Poking around in assembly isn't usually something you do every day. But whether you need it for debugging your own code or exploring someone else's, it's a skill that is definitely worth learning. PowerPC and x86 processors might have had a bit of a different history, but the code that's generated for either is certainly not as intractable as some suggest.

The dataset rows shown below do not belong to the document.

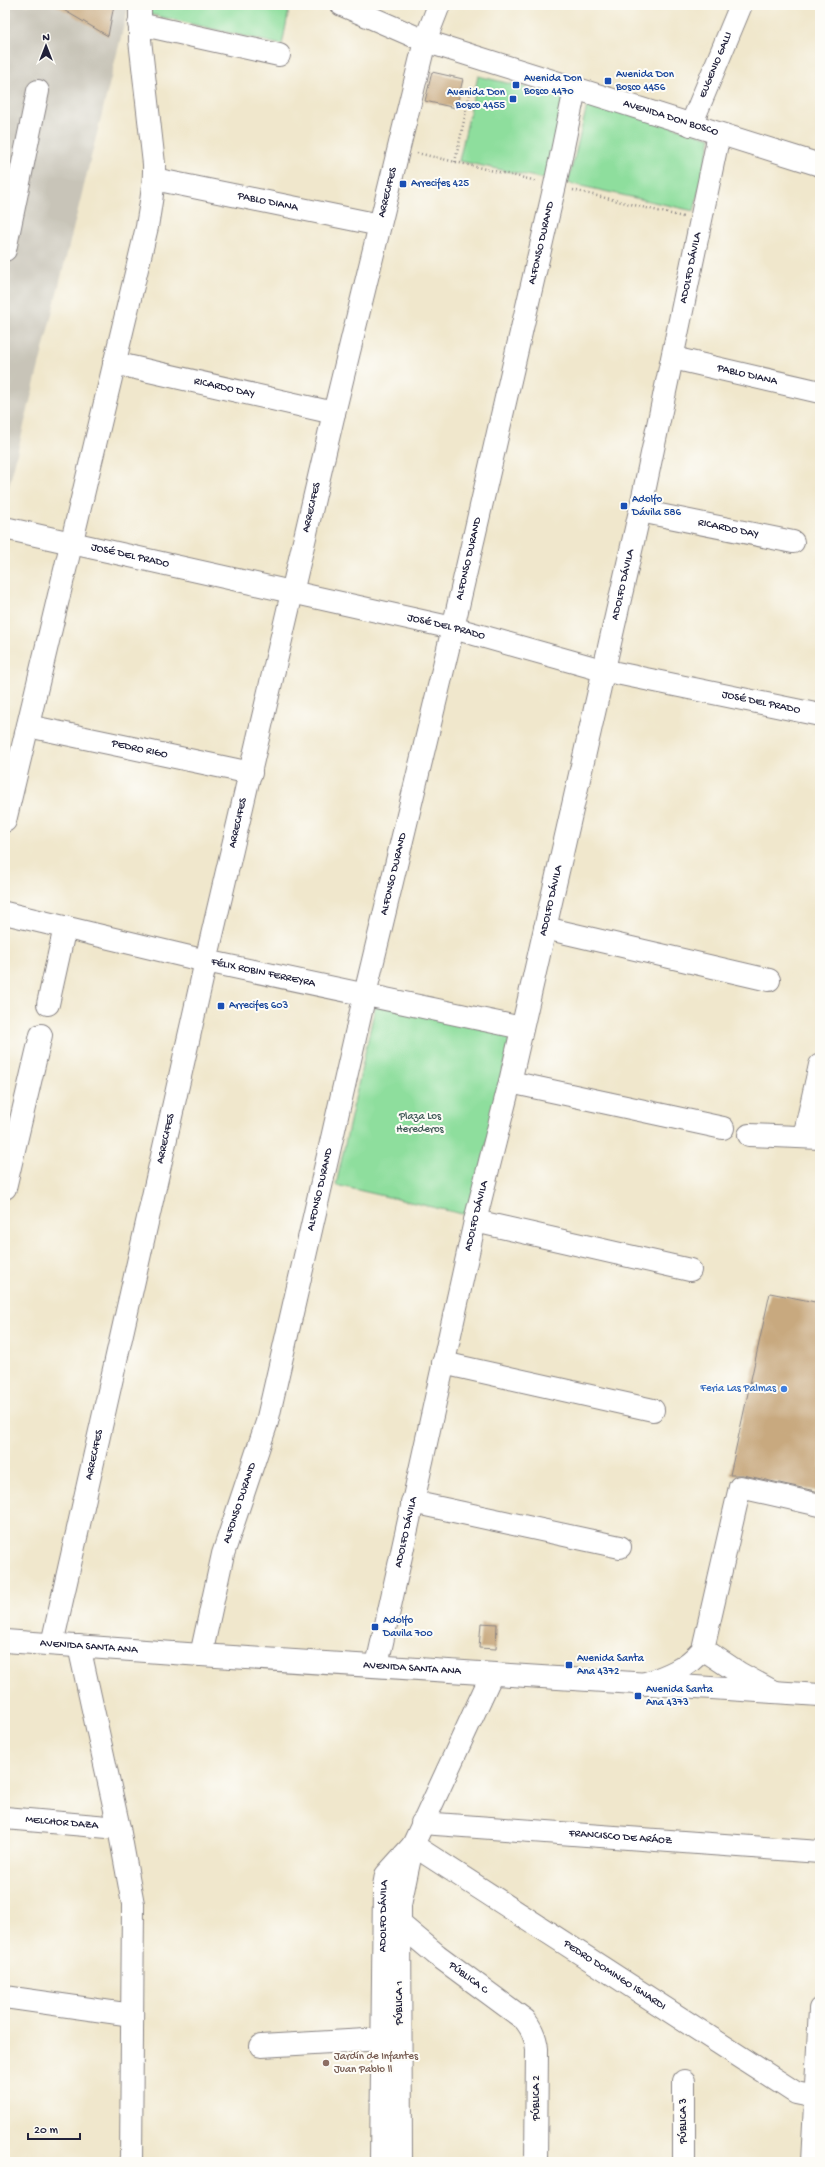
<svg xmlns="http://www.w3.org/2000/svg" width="825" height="2167" font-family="'Gochi Hand',sans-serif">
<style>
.industrial{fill:#c8c4b8}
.green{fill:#8ede9d;stroke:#58806c}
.building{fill:#c8a97f}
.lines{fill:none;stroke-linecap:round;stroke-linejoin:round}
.minor-casing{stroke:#898484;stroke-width:24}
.major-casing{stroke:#898484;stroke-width:24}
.path{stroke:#898484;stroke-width:2.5;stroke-dasharray:1 3;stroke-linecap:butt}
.minor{stroke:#fff;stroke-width:22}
.major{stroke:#fff;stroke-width:22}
.transit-dot{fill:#1a4fb4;stroke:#fdfcf7;stroke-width:1.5}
.shop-dot{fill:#3f7fe0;stroke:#fdfcf7;stroke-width:1.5}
.education-dot{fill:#8d6e63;stroke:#fdfcf7;stroke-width:1.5}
.labels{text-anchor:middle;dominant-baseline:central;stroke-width:4;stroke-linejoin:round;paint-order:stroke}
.street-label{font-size:11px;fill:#22223b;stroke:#fdfcf7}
.transit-label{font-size:11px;fill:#164399;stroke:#fdfcf7;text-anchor:start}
.park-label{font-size:11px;fill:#425a58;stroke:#fdfcf7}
.shop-label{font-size:11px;fill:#366cbe;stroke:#fdfcf7;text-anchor:end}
.education-label{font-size:11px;fill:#785e54;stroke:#fdfcf7;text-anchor:start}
</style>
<rect width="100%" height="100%" fill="#fdfcf7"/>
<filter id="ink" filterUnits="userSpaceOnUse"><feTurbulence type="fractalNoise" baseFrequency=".025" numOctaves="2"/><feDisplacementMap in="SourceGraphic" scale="8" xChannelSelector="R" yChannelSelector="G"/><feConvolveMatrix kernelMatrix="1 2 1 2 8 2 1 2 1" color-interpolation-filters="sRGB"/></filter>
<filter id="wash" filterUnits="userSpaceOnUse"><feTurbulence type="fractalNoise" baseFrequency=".012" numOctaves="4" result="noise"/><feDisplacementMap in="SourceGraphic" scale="16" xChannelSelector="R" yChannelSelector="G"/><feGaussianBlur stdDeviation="0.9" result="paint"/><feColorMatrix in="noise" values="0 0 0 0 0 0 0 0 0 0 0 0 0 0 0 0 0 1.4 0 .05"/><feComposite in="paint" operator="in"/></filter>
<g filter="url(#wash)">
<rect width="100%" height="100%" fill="#f0e7cc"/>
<path class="industrial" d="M5,5H129L5,502Z"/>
<path class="green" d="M146,5H290L282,45L148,14Z
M478,76L565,97L545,179L459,161Z
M588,102L711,138L694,211L568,183Z
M376,1003L510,1036L471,1216L336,1185Z"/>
<g id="blocks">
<path class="building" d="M55,5H114L108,36Z
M432,72L463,79L456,108L425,101Z
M770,1293L820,1303V1492L743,1475H730Z
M481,1623L497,1624L496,1649L479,1648Z"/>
</g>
</g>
<g filter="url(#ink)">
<use href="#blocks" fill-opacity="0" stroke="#898484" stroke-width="1"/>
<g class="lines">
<g class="minor-casing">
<g id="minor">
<path d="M139,24L279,55"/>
<path id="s1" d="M691,125L741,5"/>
<path id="s2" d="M154,179L380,225"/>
<path d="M5,250L38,91"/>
<path id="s3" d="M673,358L820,392"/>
<path id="s4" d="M114,363L334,413"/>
<path id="s5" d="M640,511L793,542"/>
<path id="s6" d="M9,529L453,628L602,670L820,715"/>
<path id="s7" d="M28,726L251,773"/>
<path d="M5,821L147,227C150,206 155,185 154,164L140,40V5"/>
<path id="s8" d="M5,913L206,961L522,1028"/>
<path d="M545,928L769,980"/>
<path d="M48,1004L65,927"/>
<path d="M510,1082L723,1128"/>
<path d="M749,1135L820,1138"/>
<path d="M804,1137L820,1065"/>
<path d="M5,1188L41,1035"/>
<path d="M475,1221L690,1270"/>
<path d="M443,1363L653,1410"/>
<path d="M412,1502L620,1547"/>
<path id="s9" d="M52,1644L206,961L334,413L425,41L439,5"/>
<path d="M79,1646L119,1828L133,1904L131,2162"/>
<path d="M703,1649L740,1487L820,1505"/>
<path id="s10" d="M201,1655L223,1554L267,1422L365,994L453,628L555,185L575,89"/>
<path id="s11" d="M377,1665L475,1221L510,1082L640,511L719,134"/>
<path d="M643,1684C668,1676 686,1669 703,1649L739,1673L774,1692"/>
<path id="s12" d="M5,1818L119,1828"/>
<path id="s13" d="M422,1823L820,1852"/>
<path id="s14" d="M413,1845L796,2093L820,2098"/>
<path id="s15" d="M400,1924L437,1955L525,2020C532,2029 536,2038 537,2049L536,2162"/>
<path d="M5,1997L132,2015"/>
<path d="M261,2046L383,2039"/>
<path d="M684,2081V2162"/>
<path id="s16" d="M381,2162L384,1886L386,1875L413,1845L492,1674"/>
<path d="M401,2162L400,1905L412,1848"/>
</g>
</g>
<g class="major-casing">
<g id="major">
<path id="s17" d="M342,5L425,41L820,165"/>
<path id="s18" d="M5,1641L201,1655L820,1695"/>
<path d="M812,2162L820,2009"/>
</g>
</g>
<path class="path" d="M417,153L537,181
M455,162L472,84
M573,190L683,217"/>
<use href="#minor" class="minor"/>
<use href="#major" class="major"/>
</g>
</g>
<g class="transit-dot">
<rect x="604" y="77" width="8" height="8" rx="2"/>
<rect x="512" y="81" width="8" height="8" rx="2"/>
<rect x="509" y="95" width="8" height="8" rx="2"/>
<rect x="399" y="180" width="8" height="8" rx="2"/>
<rect x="620" y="502" width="8" height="8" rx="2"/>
<rect x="217" y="1002" width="8" height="8" rx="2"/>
<rect x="371" y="1623" width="8" height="8" rx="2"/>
<rect x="565" y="1661" width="8" height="8" rx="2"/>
<rect x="634" y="1692" width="8" height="8" rx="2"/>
</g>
<circle class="shop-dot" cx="784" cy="1389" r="4"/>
<circle class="education-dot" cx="326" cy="2063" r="4"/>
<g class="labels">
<g class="street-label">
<text stroke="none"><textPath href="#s1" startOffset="65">EUGENIO GALLI</textPath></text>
<text stroke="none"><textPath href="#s17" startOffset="348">AVENIDA DON BOSCO</textPath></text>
<text stroke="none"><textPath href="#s9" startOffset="1490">ARRECIFES</textPath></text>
<text stroke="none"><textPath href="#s2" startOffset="116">PABLO DIANA</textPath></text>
<text stroke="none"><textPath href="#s10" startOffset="1453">ALFONSO DURAND</textPath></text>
<text stroke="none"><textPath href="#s11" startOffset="1432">ADOLFO DÁVILA</textPath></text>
<text stroke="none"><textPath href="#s3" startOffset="76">PABLO DIANA</textPath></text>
<text stroke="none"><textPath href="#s4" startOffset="113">RICARDO DAY</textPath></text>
<text stroke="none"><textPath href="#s9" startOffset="1166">ARRECIFES</textPath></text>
<text stroke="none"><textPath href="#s5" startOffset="90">RICARDO DAY</textPath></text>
<text stroke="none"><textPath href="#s6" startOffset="124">JOSÉ DEL PRADO</textPath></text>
<text stroke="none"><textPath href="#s10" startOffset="1129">ALFONSO DURAND</textPath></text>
<text stroke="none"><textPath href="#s11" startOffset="1108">ADOLFO DÁVILA</textPath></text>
<text stroke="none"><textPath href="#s6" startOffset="448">JOSÉ DEL PRADO</textPath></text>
<text stroke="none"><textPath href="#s6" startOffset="772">JOSÉ DEL PRADO</textPath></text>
<text stroke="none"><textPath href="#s7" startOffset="114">PEDRO RIGO</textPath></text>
<text stroke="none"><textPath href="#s9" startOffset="842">ARRECIFES</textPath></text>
<text stroke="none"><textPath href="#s10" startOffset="805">ALFONSO DURAND</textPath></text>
<text stroke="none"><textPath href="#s11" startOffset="784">ADOLFO DÁVILA</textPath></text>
<text stroke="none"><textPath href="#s8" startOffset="265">FÉLIX ROBIN FERREYRA</textPath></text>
<text stroke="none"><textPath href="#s9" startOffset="518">ARRECIFES</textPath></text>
<text stroke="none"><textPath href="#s10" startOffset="481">ALFONSO DURAND</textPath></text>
<text stroke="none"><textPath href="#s11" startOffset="460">ADOLFO DÁVILA</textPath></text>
<text stroke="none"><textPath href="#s9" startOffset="194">ARRECIFES</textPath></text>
<text stroke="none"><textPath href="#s10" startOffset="157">ALFONSO DURAND</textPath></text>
<text stroke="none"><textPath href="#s11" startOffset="136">ADOLFO DÁVILA</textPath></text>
<text stroke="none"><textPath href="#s18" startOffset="84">AVENIDA SANTA ANA</textPath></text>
<text stroke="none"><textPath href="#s18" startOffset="408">AVENIDA SANTA ANA</textPath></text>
<text stroke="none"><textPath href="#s12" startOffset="57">MELCHOR DAZA</textPath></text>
<text stroke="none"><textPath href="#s13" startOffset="199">FRANCISCO DE ARÁOZ</textPath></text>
<text stroke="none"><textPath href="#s16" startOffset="246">ADOLFO DÁVILA</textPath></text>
<text stroke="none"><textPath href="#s14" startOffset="240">PEDRO DOMINGO ISNARDI</textPath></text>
<text stroke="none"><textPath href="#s15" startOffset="87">PÚBLICA C</textPath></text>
<text transform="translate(400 2003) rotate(-90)">PÚBLICA 1</text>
<text transform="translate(537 2098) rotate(-90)">PÚBLICA 2</text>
<text transform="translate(684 2121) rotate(-90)">PÚBLICA 3</text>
</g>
<g class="transit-label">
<text x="616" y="75">Avenida Don<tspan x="616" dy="13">Bosco 4456</tspan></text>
<text x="524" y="79">Avenida Don<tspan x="524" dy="13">Bosco 4470</tspan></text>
<text x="505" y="93" text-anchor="end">Avenida Don<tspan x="505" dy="13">Bosco 4455</tspan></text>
<text x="411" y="184">Arrecifes 425</text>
<text x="632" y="500">Adolfo<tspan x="632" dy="13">Dávila 586</tspan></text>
<text x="229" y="1006">Arrecifes 603</text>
<text x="383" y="1621">Adolfo<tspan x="383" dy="13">Davila 700</tspan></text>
<text x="577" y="1659">Avenida Santa<tspan x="577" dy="13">Ana 4372</tspan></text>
<text x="646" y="1690">Avenida Santa<tspan x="646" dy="13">Ana 4373</tspan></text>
</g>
<g class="park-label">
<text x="420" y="1117">Plaza Los<tspan x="420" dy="13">Herederos</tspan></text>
</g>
<g class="shop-label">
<text x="776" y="1389">Feria Las Palmas</text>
</g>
<g class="education-label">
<text x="334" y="2057">Jardín de Infantes<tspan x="334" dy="13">Juan Pablo ll</tspan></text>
</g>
</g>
<rect width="825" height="2167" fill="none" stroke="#fdfcf7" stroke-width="20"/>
<g transform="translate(46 46)" stroke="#fdfcf7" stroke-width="3" paint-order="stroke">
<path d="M0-3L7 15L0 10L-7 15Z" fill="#22223b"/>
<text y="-6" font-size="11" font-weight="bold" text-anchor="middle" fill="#22223b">N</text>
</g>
<path d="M28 2133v6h52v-6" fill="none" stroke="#22223b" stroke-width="2"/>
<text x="34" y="2133" font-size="12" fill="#22223b" stroke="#fdfcf7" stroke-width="3" paint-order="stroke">20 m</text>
</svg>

Where to go from here? Look around some more. Use otool -tV to dump binaries and see what they do. Use nm to see which symbols are exported from frameworks and watch how they work.

Go exploring, and have fun.

(Thanks to my editor, Scott Knaster, and to David Shayer, whose introductory session on PowerPC assembly at the legendary MacHack conference started me on this path.)